Though this is a bit funny but it is always said that the liquor business is sort of an evergreen business and generally it is immune to recession and expands during joyous phases. Ironically, Diageo’s (DEO, Financial) last quarter results (announced on July 31) doesn’t satisfy this paradigm as the company missed earnings across almost all business segments. However, analysts are showing interest in the stock because of its attractive valuation and improvement in global economic scenario.
In the fourth quarter, net sales were up by 0.8% and positive consumer trends were observed in the higher priced categories. The EPS before considering extraordinary items was down approximately 7.6% to 95.5 pence per share. Also, the free cash flow was ÂŁ1,235 million for the quarter. Diageo has segmented its overall operations in terms of geographies and therefore, the challenges faced by the company in various geographies are different and as such, their impact on the numbers also varies. In its earnings call, the company pointed out that the business in North American region was strong and the company was able to achieve expected topline growth. However, in Europe, the company was not able to perform phenomenally and as for the emerging geographies, it exhibited a weak performance.
Diageo’s prospects are weak in Europe.
As I mentioned above, the operations of Diageo are segmented by geography and therefore the company has to encounter market-specific challenges. In this article, my intent is to give you an understanding of Diageo’s future prospects and to which, the economic scenario across different geographies, holds the key. I would begin with Europe first because the company has been present in the region for a considerable time but the recent shifts (negative, of course) in Europe’s economy has hurt Diageo’s sales.
A recent article on RT clearly pointed out the sorry state of the European economy as the region is trapped in its own budgetary policy and it seems that it is having a difficult time to come out of the crisis. On Tuesday, the European commission slashed its economic outlook for the Eurozone, putting immense pressure on the European central bank to come out with extraordinary measures to arrest the slow growth and push off the lurking fear of deflation. The revisions made for Germany and France, two of the largest Eurozone countries, were the sharpest. The 2015 GDP forecast for Germany was cut from 2 percent in May to just 1.1 percent. Similarly, France’s forecast was cut from 1.5 percent to 0.7 percent.
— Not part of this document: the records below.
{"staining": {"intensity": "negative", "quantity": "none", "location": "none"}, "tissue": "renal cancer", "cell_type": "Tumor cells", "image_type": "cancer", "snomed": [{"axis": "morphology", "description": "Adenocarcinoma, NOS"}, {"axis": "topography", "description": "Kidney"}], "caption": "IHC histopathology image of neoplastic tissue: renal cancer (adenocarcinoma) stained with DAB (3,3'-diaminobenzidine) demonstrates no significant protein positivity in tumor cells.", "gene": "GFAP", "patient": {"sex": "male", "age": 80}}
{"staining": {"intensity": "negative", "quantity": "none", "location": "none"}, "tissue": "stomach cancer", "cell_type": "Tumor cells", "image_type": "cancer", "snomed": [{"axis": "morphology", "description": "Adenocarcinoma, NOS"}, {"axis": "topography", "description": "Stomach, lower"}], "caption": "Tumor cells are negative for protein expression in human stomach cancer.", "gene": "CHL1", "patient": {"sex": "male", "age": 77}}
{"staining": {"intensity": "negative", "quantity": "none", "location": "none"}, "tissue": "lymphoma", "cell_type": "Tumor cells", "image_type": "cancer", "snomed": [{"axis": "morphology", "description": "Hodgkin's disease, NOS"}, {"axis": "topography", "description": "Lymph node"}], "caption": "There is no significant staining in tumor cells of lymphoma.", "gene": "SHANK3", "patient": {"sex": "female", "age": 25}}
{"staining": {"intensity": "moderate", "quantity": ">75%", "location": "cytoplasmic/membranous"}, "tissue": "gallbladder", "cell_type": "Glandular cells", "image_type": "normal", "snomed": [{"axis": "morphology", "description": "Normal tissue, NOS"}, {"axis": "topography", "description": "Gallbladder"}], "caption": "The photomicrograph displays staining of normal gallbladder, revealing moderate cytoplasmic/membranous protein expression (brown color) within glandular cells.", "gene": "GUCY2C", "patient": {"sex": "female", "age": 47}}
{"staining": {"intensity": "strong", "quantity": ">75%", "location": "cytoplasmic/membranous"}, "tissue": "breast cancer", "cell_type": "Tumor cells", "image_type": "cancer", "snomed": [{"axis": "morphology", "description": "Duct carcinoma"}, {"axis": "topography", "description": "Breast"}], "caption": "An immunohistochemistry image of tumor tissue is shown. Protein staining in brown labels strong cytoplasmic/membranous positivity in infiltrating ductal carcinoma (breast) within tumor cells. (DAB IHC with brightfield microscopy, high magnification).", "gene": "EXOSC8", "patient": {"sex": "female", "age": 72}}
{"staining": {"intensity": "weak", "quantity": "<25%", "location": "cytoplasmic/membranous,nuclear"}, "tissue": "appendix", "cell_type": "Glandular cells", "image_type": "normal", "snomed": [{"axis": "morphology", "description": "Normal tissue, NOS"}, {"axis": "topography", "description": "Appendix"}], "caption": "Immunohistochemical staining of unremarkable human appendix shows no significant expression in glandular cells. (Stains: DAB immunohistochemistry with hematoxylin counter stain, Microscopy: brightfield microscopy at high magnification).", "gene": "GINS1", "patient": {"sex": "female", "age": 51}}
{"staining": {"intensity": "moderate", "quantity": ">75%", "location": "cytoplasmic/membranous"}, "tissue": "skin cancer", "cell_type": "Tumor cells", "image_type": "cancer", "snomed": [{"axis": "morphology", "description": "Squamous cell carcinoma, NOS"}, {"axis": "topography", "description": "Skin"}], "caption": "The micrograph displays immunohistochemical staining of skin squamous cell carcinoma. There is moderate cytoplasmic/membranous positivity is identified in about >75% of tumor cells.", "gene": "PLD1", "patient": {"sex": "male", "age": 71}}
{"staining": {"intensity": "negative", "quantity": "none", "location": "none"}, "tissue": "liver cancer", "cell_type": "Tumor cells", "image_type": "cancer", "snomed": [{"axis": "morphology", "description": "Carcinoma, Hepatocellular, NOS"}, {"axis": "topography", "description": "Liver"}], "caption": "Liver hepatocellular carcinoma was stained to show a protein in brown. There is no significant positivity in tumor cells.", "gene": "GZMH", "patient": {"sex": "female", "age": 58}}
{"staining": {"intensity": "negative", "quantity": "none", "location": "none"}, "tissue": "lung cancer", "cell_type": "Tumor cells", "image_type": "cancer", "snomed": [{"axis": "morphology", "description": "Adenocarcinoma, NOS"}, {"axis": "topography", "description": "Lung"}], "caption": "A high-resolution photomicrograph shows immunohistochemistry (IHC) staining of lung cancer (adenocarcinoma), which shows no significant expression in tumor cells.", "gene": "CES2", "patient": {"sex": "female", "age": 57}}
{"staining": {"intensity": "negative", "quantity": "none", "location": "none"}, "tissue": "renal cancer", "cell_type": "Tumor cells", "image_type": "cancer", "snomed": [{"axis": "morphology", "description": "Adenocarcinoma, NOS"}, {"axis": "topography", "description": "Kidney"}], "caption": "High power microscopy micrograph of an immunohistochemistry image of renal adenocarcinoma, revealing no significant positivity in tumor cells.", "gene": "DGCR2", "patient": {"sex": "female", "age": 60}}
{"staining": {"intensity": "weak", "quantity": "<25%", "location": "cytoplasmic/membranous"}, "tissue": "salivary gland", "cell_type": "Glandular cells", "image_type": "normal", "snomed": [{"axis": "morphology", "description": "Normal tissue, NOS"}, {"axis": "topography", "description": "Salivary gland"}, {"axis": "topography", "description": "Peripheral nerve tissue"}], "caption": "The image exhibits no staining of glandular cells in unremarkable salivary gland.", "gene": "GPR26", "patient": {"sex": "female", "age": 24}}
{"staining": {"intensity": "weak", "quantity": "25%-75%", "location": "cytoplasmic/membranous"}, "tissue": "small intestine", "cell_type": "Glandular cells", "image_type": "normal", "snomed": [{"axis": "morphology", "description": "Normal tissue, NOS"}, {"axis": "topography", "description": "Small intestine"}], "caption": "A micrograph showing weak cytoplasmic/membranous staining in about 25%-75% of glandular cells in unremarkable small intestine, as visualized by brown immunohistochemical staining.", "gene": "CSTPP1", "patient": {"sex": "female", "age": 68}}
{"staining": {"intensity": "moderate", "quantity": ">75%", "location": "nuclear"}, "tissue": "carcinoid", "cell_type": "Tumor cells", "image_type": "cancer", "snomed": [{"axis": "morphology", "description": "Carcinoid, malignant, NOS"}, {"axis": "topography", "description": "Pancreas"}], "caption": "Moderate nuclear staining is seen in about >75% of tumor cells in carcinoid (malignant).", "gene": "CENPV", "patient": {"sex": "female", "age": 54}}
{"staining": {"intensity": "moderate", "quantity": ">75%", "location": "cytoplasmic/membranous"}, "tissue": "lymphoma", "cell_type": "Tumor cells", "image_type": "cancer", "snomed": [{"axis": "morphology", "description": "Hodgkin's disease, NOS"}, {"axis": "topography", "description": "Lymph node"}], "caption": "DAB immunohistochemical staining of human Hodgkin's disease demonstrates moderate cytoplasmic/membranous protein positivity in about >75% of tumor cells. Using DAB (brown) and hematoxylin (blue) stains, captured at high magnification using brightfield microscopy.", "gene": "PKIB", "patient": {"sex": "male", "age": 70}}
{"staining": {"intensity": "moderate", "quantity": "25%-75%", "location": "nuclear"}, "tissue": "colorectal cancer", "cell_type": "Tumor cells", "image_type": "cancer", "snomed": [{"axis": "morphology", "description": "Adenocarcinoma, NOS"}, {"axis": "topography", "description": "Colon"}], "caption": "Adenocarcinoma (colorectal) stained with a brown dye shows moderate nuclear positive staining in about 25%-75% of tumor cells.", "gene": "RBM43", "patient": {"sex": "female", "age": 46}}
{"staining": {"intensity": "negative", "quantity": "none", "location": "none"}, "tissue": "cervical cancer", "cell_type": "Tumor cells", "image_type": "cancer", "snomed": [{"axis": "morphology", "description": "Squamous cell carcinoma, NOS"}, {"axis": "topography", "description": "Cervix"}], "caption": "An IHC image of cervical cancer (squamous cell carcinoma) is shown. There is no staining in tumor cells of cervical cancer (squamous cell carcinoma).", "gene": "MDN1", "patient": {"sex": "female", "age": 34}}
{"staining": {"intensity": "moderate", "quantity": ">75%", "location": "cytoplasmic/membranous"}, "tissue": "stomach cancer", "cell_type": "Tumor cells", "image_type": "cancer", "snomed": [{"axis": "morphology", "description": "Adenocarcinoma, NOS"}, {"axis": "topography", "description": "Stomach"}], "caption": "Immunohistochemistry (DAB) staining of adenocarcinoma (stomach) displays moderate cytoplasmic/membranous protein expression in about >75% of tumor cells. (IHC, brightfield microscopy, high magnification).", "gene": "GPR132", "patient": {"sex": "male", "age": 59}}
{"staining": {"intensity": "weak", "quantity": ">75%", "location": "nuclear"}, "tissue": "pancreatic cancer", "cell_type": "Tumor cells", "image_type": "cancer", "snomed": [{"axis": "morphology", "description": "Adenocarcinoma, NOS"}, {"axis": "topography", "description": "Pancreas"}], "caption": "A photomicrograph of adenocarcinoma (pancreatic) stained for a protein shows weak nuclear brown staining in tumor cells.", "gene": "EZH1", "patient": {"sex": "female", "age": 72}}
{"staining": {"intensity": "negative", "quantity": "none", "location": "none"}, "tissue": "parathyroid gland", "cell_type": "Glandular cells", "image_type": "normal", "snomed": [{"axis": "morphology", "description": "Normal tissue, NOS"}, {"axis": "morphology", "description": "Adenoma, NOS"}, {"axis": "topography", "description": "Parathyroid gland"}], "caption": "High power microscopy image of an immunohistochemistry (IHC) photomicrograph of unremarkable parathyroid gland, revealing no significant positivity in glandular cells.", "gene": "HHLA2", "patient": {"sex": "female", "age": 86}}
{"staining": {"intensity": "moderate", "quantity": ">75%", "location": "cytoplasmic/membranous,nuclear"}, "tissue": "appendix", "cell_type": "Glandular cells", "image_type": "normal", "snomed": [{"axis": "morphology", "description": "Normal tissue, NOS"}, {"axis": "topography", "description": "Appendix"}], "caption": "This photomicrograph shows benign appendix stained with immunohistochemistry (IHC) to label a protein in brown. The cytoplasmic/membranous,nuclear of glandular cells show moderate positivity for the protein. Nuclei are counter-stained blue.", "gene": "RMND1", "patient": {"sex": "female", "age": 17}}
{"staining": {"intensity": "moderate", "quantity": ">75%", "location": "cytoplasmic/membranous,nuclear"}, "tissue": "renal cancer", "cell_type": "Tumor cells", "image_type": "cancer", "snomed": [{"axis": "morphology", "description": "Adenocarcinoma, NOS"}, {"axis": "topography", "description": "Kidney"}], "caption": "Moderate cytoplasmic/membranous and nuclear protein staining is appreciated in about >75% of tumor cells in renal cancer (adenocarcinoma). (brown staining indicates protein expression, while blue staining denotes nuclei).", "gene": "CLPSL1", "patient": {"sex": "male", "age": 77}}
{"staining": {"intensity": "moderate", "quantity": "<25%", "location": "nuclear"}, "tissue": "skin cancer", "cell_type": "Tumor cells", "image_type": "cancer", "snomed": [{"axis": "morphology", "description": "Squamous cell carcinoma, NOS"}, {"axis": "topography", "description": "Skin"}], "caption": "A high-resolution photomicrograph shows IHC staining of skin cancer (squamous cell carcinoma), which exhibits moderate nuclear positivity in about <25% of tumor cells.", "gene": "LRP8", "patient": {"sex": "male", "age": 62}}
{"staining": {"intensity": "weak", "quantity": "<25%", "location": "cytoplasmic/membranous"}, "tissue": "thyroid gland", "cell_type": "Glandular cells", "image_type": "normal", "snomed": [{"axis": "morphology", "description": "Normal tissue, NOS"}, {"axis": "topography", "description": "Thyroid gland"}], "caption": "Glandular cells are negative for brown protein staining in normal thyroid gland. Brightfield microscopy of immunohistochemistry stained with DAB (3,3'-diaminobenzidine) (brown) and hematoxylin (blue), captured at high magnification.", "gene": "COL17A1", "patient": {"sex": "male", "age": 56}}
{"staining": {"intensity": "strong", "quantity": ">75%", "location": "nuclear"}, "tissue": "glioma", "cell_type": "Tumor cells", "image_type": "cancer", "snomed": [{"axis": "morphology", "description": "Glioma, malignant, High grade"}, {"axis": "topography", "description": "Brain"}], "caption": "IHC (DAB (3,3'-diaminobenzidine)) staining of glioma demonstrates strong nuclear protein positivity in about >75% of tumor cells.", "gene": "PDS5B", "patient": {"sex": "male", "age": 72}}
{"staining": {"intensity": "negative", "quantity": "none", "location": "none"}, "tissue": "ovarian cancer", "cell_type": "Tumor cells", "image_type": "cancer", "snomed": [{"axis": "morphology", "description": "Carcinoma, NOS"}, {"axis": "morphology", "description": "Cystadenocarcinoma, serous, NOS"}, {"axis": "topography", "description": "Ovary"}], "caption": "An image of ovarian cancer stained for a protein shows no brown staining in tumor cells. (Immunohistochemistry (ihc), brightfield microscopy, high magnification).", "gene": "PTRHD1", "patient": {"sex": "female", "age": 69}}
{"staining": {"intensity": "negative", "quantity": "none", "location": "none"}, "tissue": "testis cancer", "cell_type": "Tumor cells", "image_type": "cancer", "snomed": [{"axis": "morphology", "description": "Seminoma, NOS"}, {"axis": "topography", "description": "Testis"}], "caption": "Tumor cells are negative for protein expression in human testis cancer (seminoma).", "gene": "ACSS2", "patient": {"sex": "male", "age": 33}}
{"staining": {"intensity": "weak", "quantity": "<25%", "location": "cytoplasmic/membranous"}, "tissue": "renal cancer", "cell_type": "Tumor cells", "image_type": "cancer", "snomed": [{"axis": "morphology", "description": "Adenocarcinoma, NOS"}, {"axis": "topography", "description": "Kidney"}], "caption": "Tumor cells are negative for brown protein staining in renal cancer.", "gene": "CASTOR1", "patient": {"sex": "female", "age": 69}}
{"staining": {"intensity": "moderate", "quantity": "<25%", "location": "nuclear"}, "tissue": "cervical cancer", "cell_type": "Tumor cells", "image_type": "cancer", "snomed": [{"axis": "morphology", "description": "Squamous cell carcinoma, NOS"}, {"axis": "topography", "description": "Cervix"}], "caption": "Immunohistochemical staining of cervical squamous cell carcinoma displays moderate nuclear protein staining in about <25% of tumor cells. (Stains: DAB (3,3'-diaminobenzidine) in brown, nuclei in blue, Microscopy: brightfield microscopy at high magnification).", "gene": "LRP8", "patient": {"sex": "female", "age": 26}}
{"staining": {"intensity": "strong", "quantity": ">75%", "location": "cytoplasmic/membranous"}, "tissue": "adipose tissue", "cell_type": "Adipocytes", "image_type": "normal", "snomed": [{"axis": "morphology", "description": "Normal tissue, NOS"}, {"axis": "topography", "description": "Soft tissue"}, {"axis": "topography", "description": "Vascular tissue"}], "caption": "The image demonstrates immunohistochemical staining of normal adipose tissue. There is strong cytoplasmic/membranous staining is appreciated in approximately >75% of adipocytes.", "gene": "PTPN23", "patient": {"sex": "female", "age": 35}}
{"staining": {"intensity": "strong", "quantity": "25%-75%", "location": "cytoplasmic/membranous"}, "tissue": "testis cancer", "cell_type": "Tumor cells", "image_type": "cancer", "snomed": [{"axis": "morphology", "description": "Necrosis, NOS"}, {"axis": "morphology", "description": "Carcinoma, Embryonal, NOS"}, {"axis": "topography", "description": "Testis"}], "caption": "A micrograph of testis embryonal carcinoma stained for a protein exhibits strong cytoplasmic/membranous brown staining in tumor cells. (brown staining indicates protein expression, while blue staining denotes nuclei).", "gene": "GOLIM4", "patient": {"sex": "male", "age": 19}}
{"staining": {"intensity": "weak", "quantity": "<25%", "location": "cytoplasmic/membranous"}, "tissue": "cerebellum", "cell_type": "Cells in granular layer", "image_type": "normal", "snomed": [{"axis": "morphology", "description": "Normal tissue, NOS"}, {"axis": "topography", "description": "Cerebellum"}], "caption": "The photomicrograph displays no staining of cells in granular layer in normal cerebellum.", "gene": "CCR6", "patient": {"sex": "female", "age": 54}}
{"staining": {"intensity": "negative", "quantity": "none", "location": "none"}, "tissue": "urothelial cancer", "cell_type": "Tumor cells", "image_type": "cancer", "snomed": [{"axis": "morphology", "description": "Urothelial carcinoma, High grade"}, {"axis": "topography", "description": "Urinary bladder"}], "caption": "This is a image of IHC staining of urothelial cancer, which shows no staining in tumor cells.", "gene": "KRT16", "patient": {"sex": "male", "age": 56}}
Since the GDP is falling in the region, it implies that the disposable income per person is also going to be hit. This will have a direct impact on Diageo’s Euro brands and especially, the high-end brands will see a decrease in sales. Moreover, since the top brands contribute better to the margins, it is not going to be a healthy news for the company. Eastern Europe isn’t providing much hope for growth either. Recently, the region saw a decline in sales due to weak consumer confidence and uncertainty over events in Ukraine
Not so good emerging markets
Besides the Euro economy, the other markets that have troubled chief Ivan Menezes is the emerging markets as a result of which, Diageo’s overall earnings have suffered. The company was hit by ongoing volatility in markets like Nigeria, Brazil and China and that showed in its results. Diageo's first quarter results were also affected by ongoing currency weakness, in particular the devaluation of the Venezuelan bolivar.
A big worry is China where the Government’s anti-extravagance policies have hit a number of consumer and luxury companies including Diageo, to an extent. Diageo previously relied on China's government dinners and gifts for good profits, a practice now seen as corruption and its premium brands including Johnny Walker and Smirnoff are seeing a cut in sales. After President Xi Jinping put anti-corruption laws in place, premium alcohol sales dropped 30%, thus lowering China's GDP by 1.2%. In 2012, the Chinese average spirit consumption reached a whopping 4.7 liters. However, now that the government crackdown has slowed sales, Diageo would have to look for new and innovative ways to fuel sales or see a continuing decline in the region.
Final words
At the onset of this article, I hinted at the attractive valuation that is pulling analysts to the stock in spite of the earnings miss and bleak prospects in instrumental markets. Agreeably, its trailing P/E of 19.75 is highly favorable in comparison with peers, but the PEG of 2.90 is dangerously high and this means that the stock could tumble in light of any negative event. Additionally, the EPS growth for the next five years is projected at a minimal 7.6 percent and considering the risk of deflation and staggering economic situation highlighted in above paragraphs, it is not prudent to call Diageo a bargain.
In my opinion, Diageo has been a strong performer but in the light of recent crisis and circumstances that are not entirely within the control of the company, I would not advise investors to put money in the stock. Though the company is trying desperately to revive high and sustainable growth by shuffling its product portfolio, varying its price mix and also investing in credible brands, it may not suffice in the near term. Therefore, it is wise to quit the position in Diageo and book profits.